* **Your objective**: Would you write out every record that follows exactly, with the pictures left out?

* **Material for this task**:
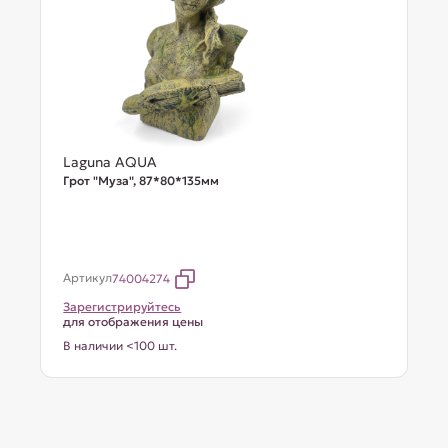
Laguna AQUA
Грот "Муза", 87*80*135мм
Артикул
74004274
Зарегистрируйтесь
для отображения цены
В наличии <100 шт.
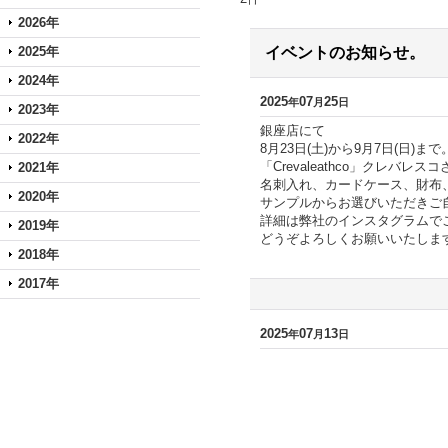
2026年
2025年
イベントのお知らせ。
2024年
2025
07
25
年
月
日
2023年
銀座店にて
2022年
8月23日(土)から9月7日(日)まで
「Crevaleathco」クレバ
2021年
名刺入れ、カードケース、財布
2020年
サンプルからお選びいただきご
詳細は弊社のインスタグラムで
2019年
どうぞよろしくお願いいたしま
2018年
2017年
2025
07
13
年
月
日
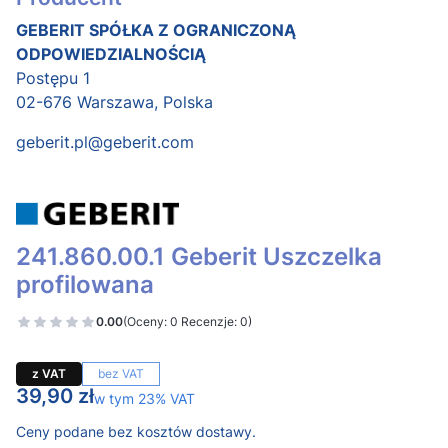
GEBERIT SPÓŁKA Z OGRANICZONĄ
ODPOWIEDZIALNOŚCIĄ
Postępu 1
02-676 Warszawa, Polska
geberit.pl@geberit.com
241.860.00.1 Geberit Uszczelka
profilowana
0.00
(Oceny: 0 Recenzje: 0)
z VAT
bez VAT
Cena
39,90 zł
w tym 23% VAT
w tym
23%
VAT
Ceny podane bez kosztów dostawy.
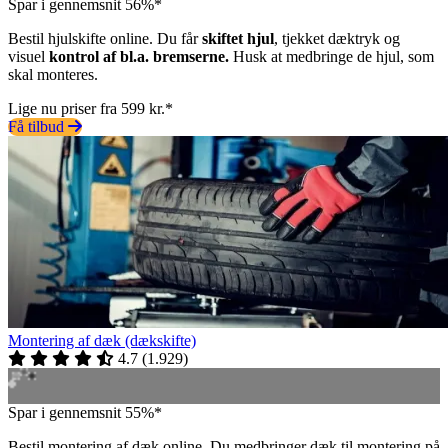
Spar i gennemsnit 56%*
Bestil hjulskifte online. Du får
skiftet hjul
, tjekket dæktryk og
visuel
kontrol af bl.a. bremserne.
Husk at medbringe de hjul, som
skal monteres.
Lige nu priser fra 599 kr.*
Få tilbud
Montering af dæk (dækskifte)
4.7
(
1.929
)
Spar i gennemsnit 55%*
Bestil montering af dæk online. Du medbringer dæk til montering på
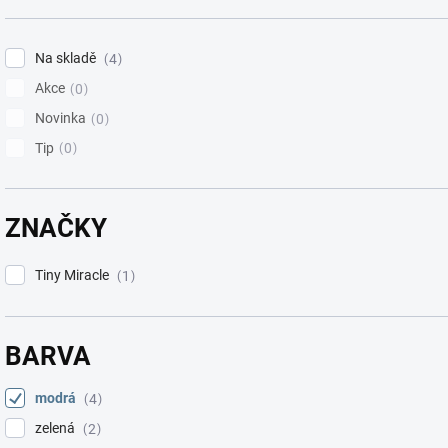
Na skladě
4
Akce
0
Novinka
0
Tip
0
ZNAČKY
Tiny Miracle
1
BARVA
modrá
4
zelená
2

* **Worked solution**:
Laguna AQUA
Грот "Муза", 87*80*135мм
Артикул
74004274
Зарегистрируйтесь
для отображения цены
В наличии <100 шт.
2026年
2025年
イベントのお知らせ。
2024年
2025
07
25
年
月
日
2023年
銀座店にて
2022年
8月23日(土)から9月7日(日)まで
「Crevaleathco」クレバ
2021年
名刺入れ、カードケース、財布
2020年
サンプルからお選びいただきご
詳細は弊社のインスタグラムで
2019年
どうぞよろしくお願いいたしま
2018年
2017年
2025
07
13
年
月
日
GEBERIT SPÓŁKA Z OGRANICZONĄ
ODPOWIEDZIALNOŚCIĄ
Postępu 1
02-676 Warszawa, Polska
geberit.pl@geberit.com
241.860.00.1 Geberit Uszczelka
profilowana
0.00
(Oceny: 0 Recenzje: 0)
z VAT
bez VAT
Cena
39,90 zł
w tym 23% VAT
w tym
23%
VAT
Ceny podane bez kosztów dostawy.
Spar i gennemsnit 56%*
Bestil hjulskifte online. Du får
skiftet hjul
, tjekket dæktryk og
visuel
kontrol af bl.a. bremserne.
Husk at medbringe de hjul, som
skal monteres.
Lige nu priser fra 599 kr.*
Få tilbud
Montering af dæk (dækskifte)
4.7
(
1.929
)
Spar i gennemsnit 55%*
Bestil montering af dæk online. Du medbringer dæk til montering på
Na skladě
4
Akce
0
Novinka
0
Tip
0
ZNAČKY
Tiny Miracle
1
BARVA
modrá
4
zelená
2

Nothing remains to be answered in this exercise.